• EXCERPT:

*-*-*

One of the principal assumptions of the OHS PUI model of the ribbon is that the pitch-angle evolution of the ring ion distribution is slow enough to allow these particles to charge exchange (thus becoming secondary ENAs) before scattering completely onto a spherical shell. Heerikhuisen et al. (2010) used a "partial shell" distribution that is in between a narrow ring and an isotropic shell. The width of the ring was dependent on the angle between the parent ion velocity vector and LISM B implying, essentially, that scattering does not extend the velocity distribution to smaller pitch angles.

The time scale for charge exchange, τ_ce = (n_Hσv)⁻¹, where n_H ≃ 0.2 cm⁻³ is the density of neutral H in the OHS, σ ≃ 2 × 10⁻¹⁵ cm² is the charge-exchange cross section at 1 keV (Lindsay & Stebbings 2005), and v ∼ 400 km s⁻¹ is the velocity of fast PUIs, is on the order of two years. This time is long compared with the electromagnetic time scales in the system that govern wave generation and pitch-angle scattering. The latter is typically some function of a gyro-period τ_g = 2π/Ω_i (Ω_i is the proton gyrofrequency) which is on the order of 4 minutes in the OHS. Thus, there is a factor of ∼10⁵ disparity between temporal macroscales and microscales of the problem.

If waves are present in a plasma, a ring distribution will undergo pitch-angle scattering to become a shell (Williams & Zank 1994). Scattering will occur regardless of the origin of the waves, which could be part of ambient interstellar turbulence, generated near the heliopause, e.g., as a result of a large-scale instability (Axford et al. 1963; Fahr et al. 1986; Baranov et al. 1992), or excited by the PUI ring itself, which is known to be unstable to wave generation (Wu & Davidson 1972; Sharma & Patel 1986; Gary & Madland 1988). This paper deals primarily with PUI-excited waves. Below we investigate the process of wave excitation by a gyrating ion ring distribution in a warm plasma of the OHS using a linear Vlasov theory of electromagnetic fluctuations (Section 3) as well as nonlinear hybrid simulations of parallel (also called slab) modes in a plasma with thin and broadened ring-beams (Section 4). The latter approach allows us to examine self-consistently the scattering of PUIs on self-excited waves which leads, eventually, to their isotropization. We discuss the kinds of wave modes generated, the resulting spectrum of the waves, and the timescales for pitch-angle scattering. Finally, we compare the wave intensity generated as a result of the instability with possible ambient turbulence levels in the LISM (Section 5).

*-*-*

• Recorded data:
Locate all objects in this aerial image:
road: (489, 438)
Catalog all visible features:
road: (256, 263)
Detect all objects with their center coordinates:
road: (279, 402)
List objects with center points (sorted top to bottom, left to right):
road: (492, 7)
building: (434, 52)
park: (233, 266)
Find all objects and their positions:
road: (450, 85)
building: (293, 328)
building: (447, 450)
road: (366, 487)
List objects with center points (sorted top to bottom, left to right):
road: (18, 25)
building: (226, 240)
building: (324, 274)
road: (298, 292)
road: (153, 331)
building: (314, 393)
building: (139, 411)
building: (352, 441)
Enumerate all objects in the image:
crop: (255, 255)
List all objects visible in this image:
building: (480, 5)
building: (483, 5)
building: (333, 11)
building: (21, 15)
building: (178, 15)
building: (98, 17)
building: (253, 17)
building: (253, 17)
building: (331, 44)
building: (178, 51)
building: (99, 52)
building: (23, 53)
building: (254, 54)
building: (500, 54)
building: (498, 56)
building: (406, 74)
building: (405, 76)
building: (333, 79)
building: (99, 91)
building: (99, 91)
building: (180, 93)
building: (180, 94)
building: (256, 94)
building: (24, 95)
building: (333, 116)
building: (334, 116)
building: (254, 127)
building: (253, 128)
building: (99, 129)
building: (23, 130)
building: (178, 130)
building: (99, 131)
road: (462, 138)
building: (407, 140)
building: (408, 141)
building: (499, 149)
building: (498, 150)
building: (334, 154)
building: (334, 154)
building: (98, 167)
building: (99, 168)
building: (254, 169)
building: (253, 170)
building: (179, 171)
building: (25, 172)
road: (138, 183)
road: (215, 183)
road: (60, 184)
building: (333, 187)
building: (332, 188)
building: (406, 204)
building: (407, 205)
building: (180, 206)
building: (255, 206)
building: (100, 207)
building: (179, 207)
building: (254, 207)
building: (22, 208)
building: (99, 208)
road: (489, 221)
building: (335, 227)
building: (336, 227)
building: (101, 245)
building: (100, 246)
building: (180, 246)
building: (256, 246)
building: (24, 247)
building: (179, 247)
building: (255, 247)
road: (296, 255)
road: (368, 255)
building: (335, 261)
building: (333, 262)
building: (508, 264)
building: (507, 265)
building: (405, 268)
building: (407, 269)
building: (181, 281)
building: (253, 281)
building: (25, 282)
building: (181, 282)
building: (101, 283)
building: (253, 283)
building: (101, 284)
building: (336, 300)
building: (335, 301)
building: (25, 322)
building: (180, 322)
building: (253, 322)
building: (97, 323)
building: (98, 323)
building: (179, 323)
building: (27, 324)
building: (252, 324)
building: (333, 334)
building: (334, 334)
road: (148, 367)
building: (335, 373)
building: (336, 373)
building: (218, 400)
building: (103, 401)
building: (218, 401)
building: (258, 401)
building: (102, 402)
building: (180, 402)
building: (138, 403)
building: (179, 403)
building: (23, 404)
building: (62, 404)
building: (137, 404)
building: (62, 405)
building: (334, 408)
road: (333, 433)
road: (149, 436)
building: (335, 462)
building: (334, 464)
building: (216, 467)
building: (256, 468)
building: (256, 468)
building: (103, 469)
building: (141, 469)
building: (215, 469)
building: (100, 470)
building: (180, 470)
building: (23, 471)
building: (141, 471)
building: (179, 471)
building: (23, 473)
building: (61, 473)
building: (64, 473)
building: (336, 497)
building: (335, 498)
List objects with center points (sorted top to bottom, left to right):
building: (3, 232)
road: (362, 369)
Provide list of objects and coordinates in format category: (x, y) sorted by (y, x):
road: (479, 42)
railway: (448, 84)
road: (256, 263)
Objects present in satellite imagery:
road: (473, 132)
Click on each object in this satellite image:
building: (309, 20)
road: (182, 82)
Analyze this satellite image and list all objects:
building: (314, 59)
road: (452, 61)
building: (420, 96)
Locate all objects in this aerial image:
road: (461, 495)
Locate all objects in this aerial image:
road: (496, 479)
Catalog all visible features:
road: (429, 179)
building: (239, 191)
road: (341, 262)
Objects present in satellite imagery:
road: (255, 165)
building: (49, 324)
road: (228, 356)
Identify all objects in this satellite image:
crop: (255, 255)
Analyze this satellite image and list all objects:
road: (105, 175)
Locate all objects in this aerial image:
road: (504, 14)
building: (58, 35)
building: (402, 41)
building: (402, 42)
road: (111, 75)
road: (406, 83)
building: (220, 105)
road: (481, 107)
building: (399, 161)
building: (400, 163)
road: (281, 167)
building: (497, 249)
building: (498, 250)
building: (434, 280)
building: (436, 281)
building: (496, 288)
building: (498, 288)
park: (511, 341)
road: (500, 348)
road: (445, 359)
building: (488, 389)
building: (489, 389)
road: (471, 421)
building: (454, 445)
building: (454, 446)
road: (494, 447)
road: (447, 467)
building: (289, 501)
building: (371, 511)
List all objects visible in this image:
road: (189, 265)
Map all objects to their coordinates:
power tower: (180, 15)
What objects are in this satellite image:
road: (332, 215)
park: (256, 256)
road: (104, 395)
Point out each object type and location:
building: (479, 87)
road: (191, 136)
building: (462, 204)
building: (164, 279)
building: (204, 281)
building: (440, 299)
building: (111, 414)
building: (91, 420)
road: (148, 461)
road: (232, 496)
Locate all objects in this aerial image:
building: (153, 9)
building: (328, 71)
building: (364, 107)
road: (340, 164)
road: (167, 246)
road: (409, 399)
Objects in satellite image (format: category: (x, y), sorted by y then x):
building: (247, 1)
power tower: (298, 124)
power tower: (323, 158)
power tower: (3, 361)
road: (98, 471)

*-*-*

• YOUR OBJECTIVE:
Quote the part of the excerpt on ring ion scattering that opens with the words containing "The time scale" and closes with "of the problem.".

• SOLVED EXERCISE:
The time scale for charge exchange, τ_ce = (n_Hσv)⁻¹, where n_H ≃ 0.2 cm⁻³ is the density of neutral H in the OHS, σ ≃ 2 × 10⁻¹⁵ cm² is the charge-exchange cross section at 1 keV (Lindsay & Stebbings 2005), and v ∼ 400 km s⁻¹ is the velocity of fast PUIs, is on the order of two years. This time is long compared with the electromagnetic time scales in the system that govern wave generation and pitch-angle scattering. The latter is typically some function of a gyro-period τ_g = 2π/Ω_i (Ω_i is the proton gyrofrequency) which is on the order of 4 minutes in the OHS. Thus, there is a factor of ∼10⁵ disparity between temporal macroscales and microscales of the problem.